Nos concitoyens ont une conception d’ancien régime, lorsqu’ils se plaignent que la chambre n’est pas assez « distinguée. » Elle ne l’est pas davantage en Allemagne ou en Angleterre. Il est tout naturel que la masse électorale délègue ses pouvoirs à des gens qui vivent en communauté de sentimens avec elle, et qui n’en sont pas séparés par une trop grande distance intellectuelle. Ce sont d’heureuses chances qui envoient siéger quelques-unes de ces sommités dont je parlais plus haut. Il en faut, c’est l’honneur d’une assemblée ; mais il lui faut aussi des représentans qui soient plus peuple, c’est là sa force. Il en faut qui plongent plus profondément dans la vie rurale ou ouvrière, qui en soient fraîchement sortis, parce qu’ils en connaissent mieux les besoins, ils en présentent une image plus fidèle. Les uns et les autres, réunis, symbolisent l’avènement de l’état de choses que Montesquieu recommandait, dans l’Esprit des lois, en ces termes : « Plus une aristocratie approchera de la démocratie, plus elle sera parfaite. »

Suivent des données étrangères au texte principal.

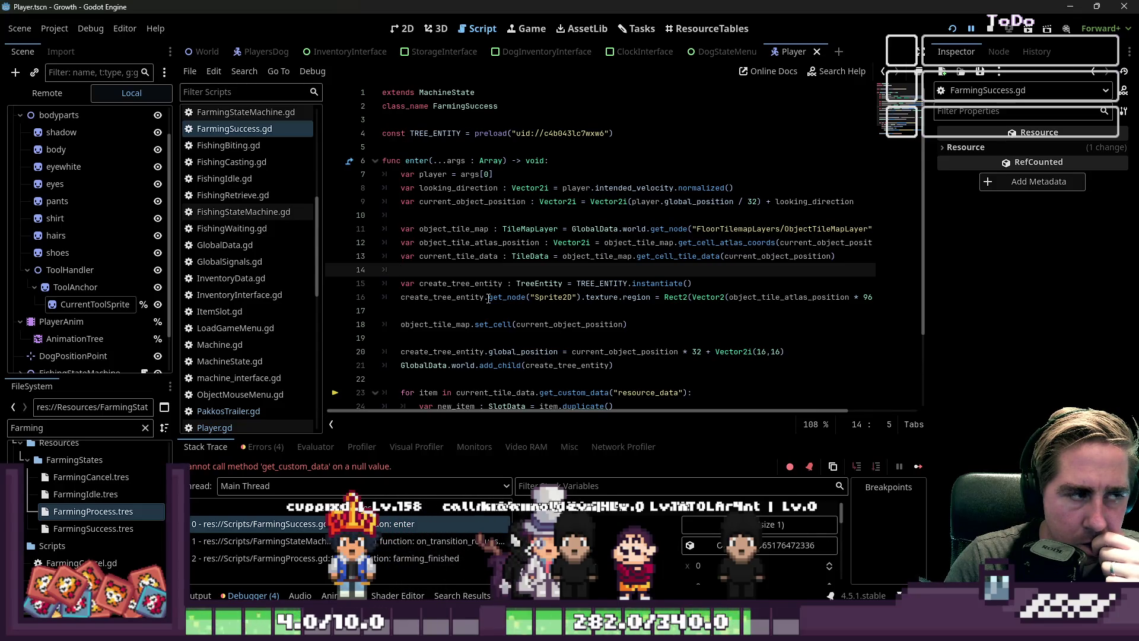
pyautogui.scroll(3, 261, 236)
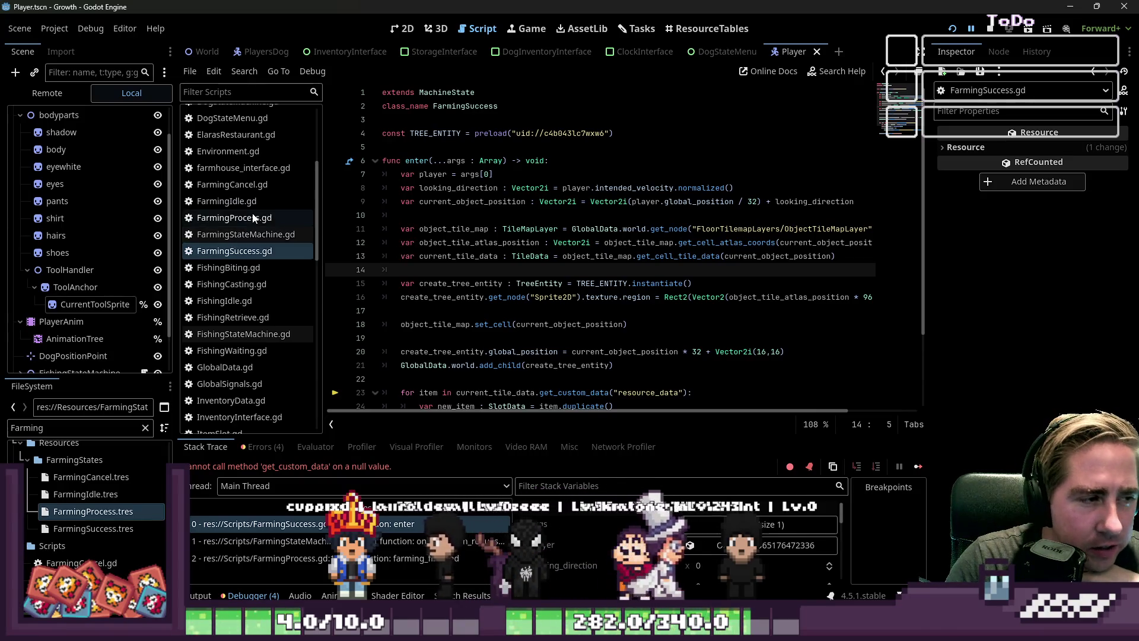
# Compare FarmingProcess.gd with FarmingIdle.gd, selecting player.temp_tile_in_front_data on line 20.
pyautogui.click(252, 217)
pyautogui.click(248, 202)
pyautogui.scroll(-3, 486, 242)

Les six cents députés qui, en novembre prochain, viendront s’asseoir au palais Bourbon constituent, malgré qu’on en ait, une aristocratie démocratique parce qu’elle est temporaire, mais omnipotente pendant sa durée ; et je ne vois guère que les anarchistes qui seraient assez conséquens avec eux-mêmes pour supprimer cette dignité élective des législateurs, comme l’ensemble des rouages généralement quelconques du gouvernement. Ils ne sont d’ailleurs pas près d’atteindre leur but, attendu que le premier soin de toute force qui s’organise est précisé* ment de mettre l’anarchisme à la porte. C’est ce qui vient de se passer, il y a quelques jours, au congrès socialiste de Zurich, où le parti doctrinaire, représenté surtout par les Anglais et les Allemands, ayant à leur tête MM. Bebel et Liebknecht, a expulsé, dès la seconde séance, les membres des partis révolutionnaires, non estampillés. Ceux-ci ont immédiatement constitué, à côté de l’autre, un congrès des refusés, dont il n’y a pas grand’chose à dire, parce qu’on y décida, dès le début, que la réunion serait complètement ouverte et ne prendrait aucune résolution.

La première de ces deux clauses enlève toute espèce d’intérêt à ce démembrement du congrès officiel, les opinions émises par les membres de ce genre de conciles ne méritant d’être recueillies qu’autant que les orateurs sont censés parler au nom d’un groupe plus ou moins nombreux de travailleurs. Ce congrès officiel lui-même n’a pas offert, pendant ses six journées de session, plus de nouveauté dans ses aperçus ou ses conclusions que tous ceux qui le suivront et l’ont précédé. Il a même témoigné d’un état d’esprit beaucoup plus confus que des réunions plus restreintes, quoique très vastes encore, comme celle des mineurs qui eut lieu à Bruxelles au mois de mai dernier, et qui déclarait légiférer au nom d’un million de têtes. A Bruxelles, au milieu du vide des déclamations inhérentes à ces champs de mai du prolétariat, on avait pu aborder des discussions pratiques : celle de l’assimilation, au point de vue de la journée de huit heures, des ouvriers du fond à ceux de la surface, celle encore d’une inspection supplémentaire des mines à confier exclusivement aux ouvriers. Sur ces deux questions du reste, la majorité avait émis des votes raisonnables. D’où l’on peut conclure que, si l’échange international de vues qui se fait entre ouvriers des divers pays peut avoir une utilité quelconque, c’est uniquement à la condition de comprendre des corps d’état définis, de porter sur des objets précis.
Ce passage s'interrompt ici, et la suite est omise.